▶ Set exercise: Reproduce the rows below, starting at the very first line and ending at the line that contains "പായ്ക്കറ്റുകളും", with both of those lines included.

------ Material supplied

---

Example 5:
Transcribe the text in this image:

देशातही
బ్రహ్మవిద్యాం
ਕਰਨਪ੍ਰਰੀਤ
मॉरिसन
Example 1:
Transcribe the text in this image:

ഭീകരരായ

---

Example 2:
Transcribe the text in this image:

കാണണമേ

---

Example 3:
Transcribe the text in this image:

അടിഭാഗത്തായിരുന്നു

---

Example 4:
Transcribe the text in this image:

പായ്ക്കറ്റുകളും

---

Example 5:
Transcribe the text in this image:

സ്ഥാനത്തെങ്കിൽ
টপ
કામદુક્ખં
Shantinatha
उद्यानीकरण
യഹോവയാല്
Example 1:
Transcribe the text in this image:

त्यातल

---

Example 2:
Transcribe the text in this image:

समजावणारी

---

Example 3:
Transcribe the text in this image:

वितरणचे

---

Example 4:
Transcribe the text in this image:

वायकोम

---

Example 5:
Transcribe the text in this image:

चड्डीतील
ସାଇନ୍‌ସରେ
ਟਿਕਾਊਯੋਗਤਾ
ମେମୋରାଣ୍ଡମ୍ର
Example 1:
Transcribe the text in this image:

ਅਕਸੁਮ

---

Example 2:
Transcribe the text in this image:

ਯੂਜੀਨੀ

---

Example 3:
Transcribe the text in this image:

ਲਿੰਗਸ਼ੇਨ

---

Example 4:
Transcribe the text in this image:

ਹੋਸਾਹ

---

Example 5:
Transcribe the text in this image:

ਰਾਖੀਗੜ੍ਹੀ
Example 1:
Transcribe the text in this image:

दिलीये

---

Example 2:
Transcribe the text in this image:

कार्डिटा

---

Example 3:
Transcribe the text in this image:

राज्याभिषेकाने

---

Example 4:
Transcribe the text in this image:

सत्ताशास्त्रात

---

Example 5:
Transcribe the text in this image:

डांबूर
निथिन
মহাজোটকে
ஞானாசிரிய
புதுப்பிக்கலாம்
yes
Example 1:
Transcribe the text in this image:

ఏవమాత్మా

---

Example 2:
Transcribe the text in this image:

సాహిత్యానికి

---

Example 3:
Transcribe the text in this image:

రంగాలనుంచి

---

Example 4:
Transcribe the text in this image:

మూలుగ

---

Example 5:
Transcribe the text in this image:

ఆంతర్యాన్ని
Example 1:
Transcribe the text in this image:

------------

▶ Solution to this task:
---

Example 5:
Transcribe the text in this image:

देशातही
బ్రహ్మవిద్యాం
ਕਰਨਪ੍ਰਰੀਤ
मॉरिसन
Example 1:
Transcribe the text in this image:

ഭീകരരായ

---

Example 2:
Transcribe the text in this image:

കാണണമേ

---

Example 3:
Transcribe the text in this image:

അടിഭാഗത്തായിരുന്നു

---

Example 4:
Transcribe the text in this image:

പായ്ക്കറ്റുകളും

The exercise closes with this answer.